When we left Tampa Bay I had thoughts of aiming for the Chesapeake Bay.  It has been a while since we cruised those waters and I like the place. And though not perfectly safe from hurricanes, it is still far less likely to get blasted than places further south. I used to think, compared to places south, that it was cooler up there as well, And it is, for part of the year anyway. Right now spot checks of the weather suggest this summer in Baltimore has not been appreciably more bearable in the heat department than Beaufort. In fact the rumors are that the Chesapeake is a bit of a rough go at the moment. Constant rainfall, a flood of debris, and a bumper crop of biting insects have taken some of the fun out of living on the water there.

It is impossible to say what the hurricane season will turn out to be like. So far the Atlantic has been quiet. The Pacific, on the other hand, appears to running a hurricane production line at full speed. I can’t decide if that is a good omen for this coast, or a bad one. But Beaufort, SC might not be a bad place to be either way. We are miles up the river from the sound and more than 10 miles inland from the coast. We asked the people at the marina where the locals take their boats when a hurricane comes. We were told they bring them here, to this marina.

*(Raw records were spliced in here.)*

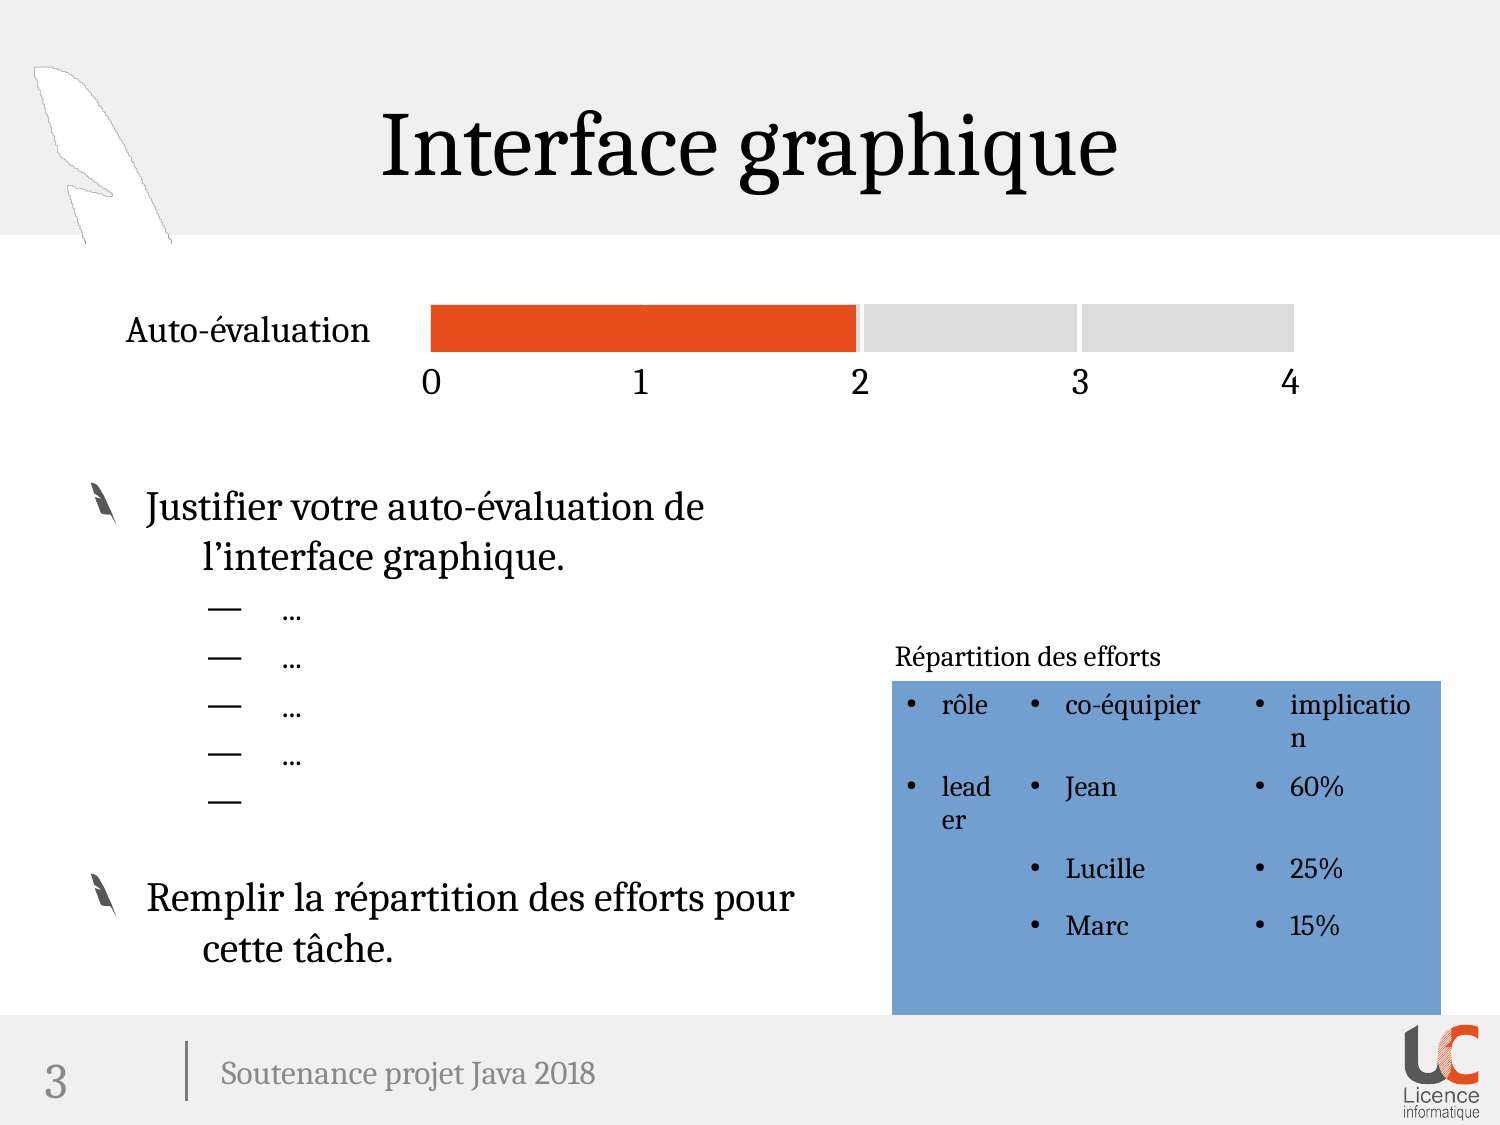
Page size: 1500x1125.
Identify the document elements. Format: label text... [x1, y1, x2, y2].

picture [29, 63, 187, 244]
text_box Répartition des efforts [879, 630, 1237, 681]
text_box [431, 305, 856, 352]
table_header implication [1240, 681, 1441, 763]
table_cell Marc [1016, 901, 1240, 958]
table_cell [892, 958, 1016, 1015]
table_cell Jean [1016, 763, 1240, 844]
table_header co-équipier [1016, 681, 1240, 763]
table_cell [1016, 958, 1240, 1015]
table_header rôle [892, 681, 1016, 763]
table_cell leader [892, 763, 1016, 844]
table_cell [892, 844, 1016, 901]
table_cell 15% [1240, 901, 1441, 958]
table_cell [892, 901, 1016, 958]
text_box <numéro> [29, 1041, 160, 1102]
title Interface graphique [75, 45, 1426, 233]
picture [1398, 1020, 1484, 1122]
table_cell [1240, 958, 1441, 1015]
list Justifier votre auto-évaluation de l’interface graphique. ... ... ... ... Remplir la répartition des efforts pour cette tâche. [75, 444, 869, 1005]
table_cell Lucille [1016, 844, 1240, 901]
table_cell 60% [1240, 763, 1441, 844]
table_cell 25% [1240, 844, 1441, 901]
text_box Soutenance projet Java 2018 [206, 1041, 939, 1102]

Apparently they have never lost a boat off of one of the mooring balls or at the dock. Our hurricane plan might consist of nothing more than stripping the boats, adding multiple lines to secure them to the balls come what may, and getting inland another 50 miles or so. Better, perhaps, than we could do if caught flat-footed at the mouth of the Chesapeake.

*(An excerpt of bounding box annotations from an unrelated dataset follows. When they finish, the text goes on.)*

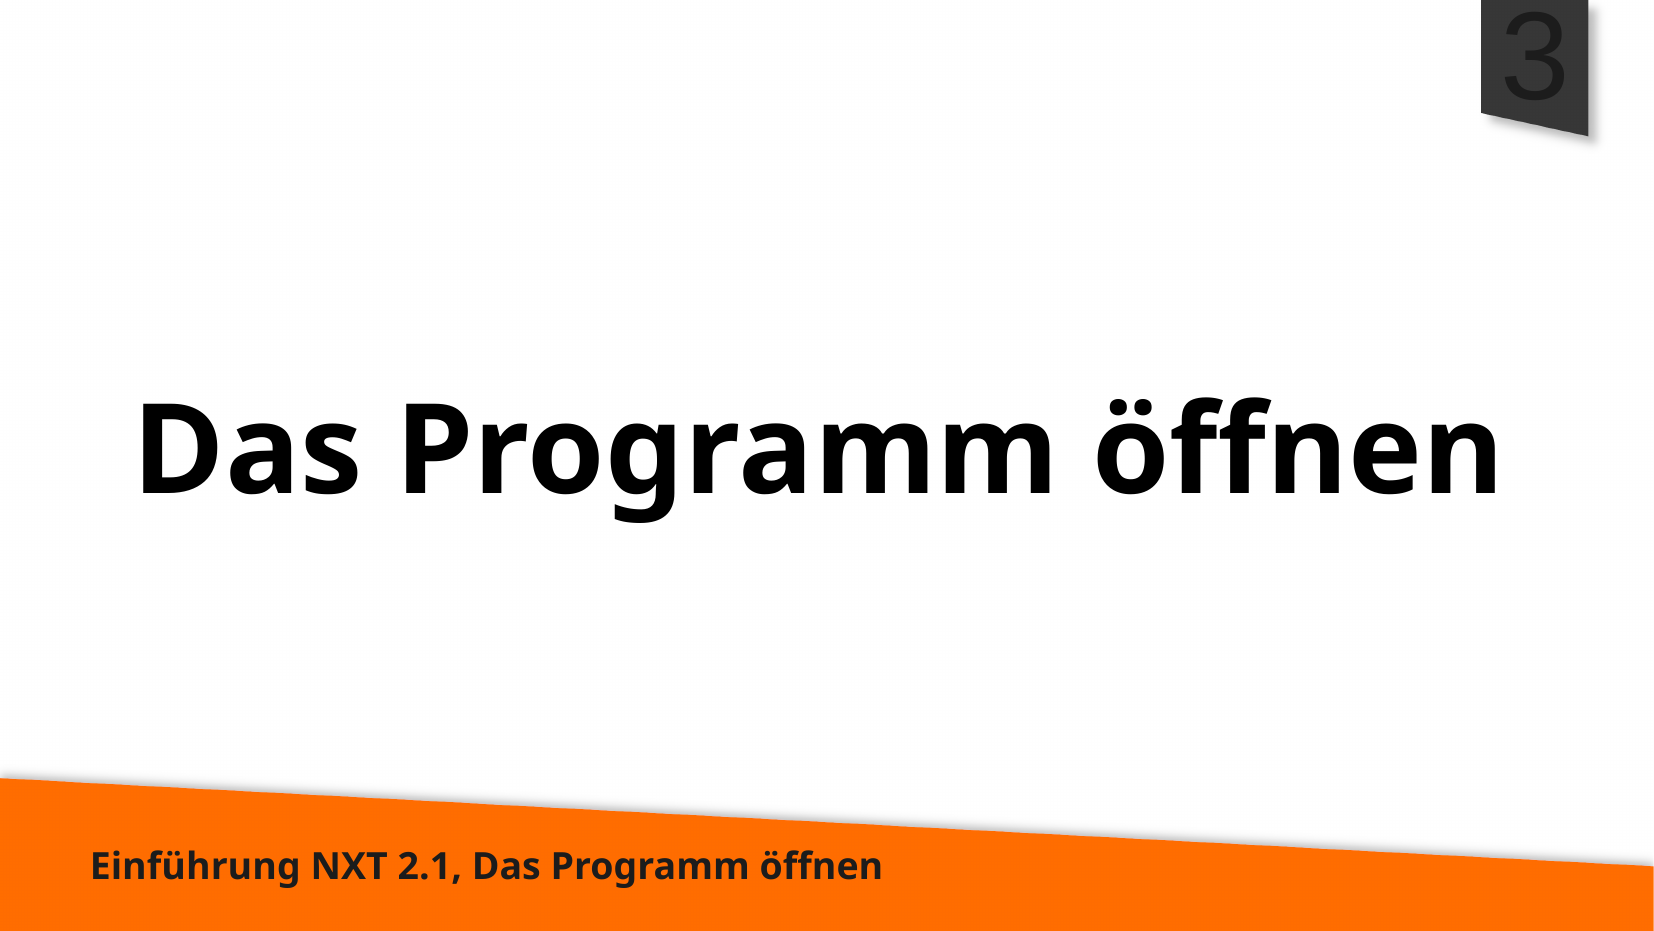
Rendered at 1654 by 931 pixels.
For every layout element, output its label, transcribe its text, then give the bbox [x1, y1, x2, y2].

title Das Programm öffnen [75, 365, 1564, 526]
text_box 3 [1462, 0, 1609, 134]
text_box Einführung NXT 2.1, Das Programm öffnen [75, 832, 1201, 901]
picture [0, 0, 1654, 931]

Blowin' in the Wind on the ball to our stern

So maybe this is a far north as we are going to get this year. The weather is bearable and, on some days, down right pleasant. The thunderstorms have been far less threatening than those in Biscayne Bay and often come late in the afternoon. Giant air conditioning systems that cool the boats and the air, hide the sun for the worst part of the afternoon, and offer up a good night’s sleep. Surprisingly, though there are marshes all around, insects have been a non issue on the boat. Expect to get nibbled on a bit if in the park as the sun goes down, but that is about it.

One downside to this place is just how fast stuff grows on anything that sits in the water. The Ding really needs cleaned about every two weeks. I cringe at the thought of laying to an anchor and 100 feet of chain. What a mess that would be to get on board when it comes time to move on. The cost of the mooring ball is (almost) worth not having to deal with that. The good news is that the dive service that works the marina and mooring field is a first rate operation. They charge by the hour which sounds a bit scary at first. But they are honest about the time it takes to do the job right. The charge is less for those on the dock. (There is a long waiting list for a full time dock.)

Another downside is the current that flows though here, first one way, then the other, for most of the day. New and Full moon tidal ranges are impressive. If yours is a rowing dink, expect a good workout. Blowin’ In The Wind has a sailing dink. The other day Grandson Eldest and I took it out in light winds and full current. At first we made couple of hundred feet of headway against the flow. The winds eased just a bit and the best we could do was hold station. The winds eased a bit more and we needed to call the Mother Ship to tow us away from the marina docks. The Merc had its little, 3.5 horsepower hands full, pulling both boats home.\

For now we are less cruisers and more live-a-boards…again. That will likely change…again. We just don’t have a plan for when.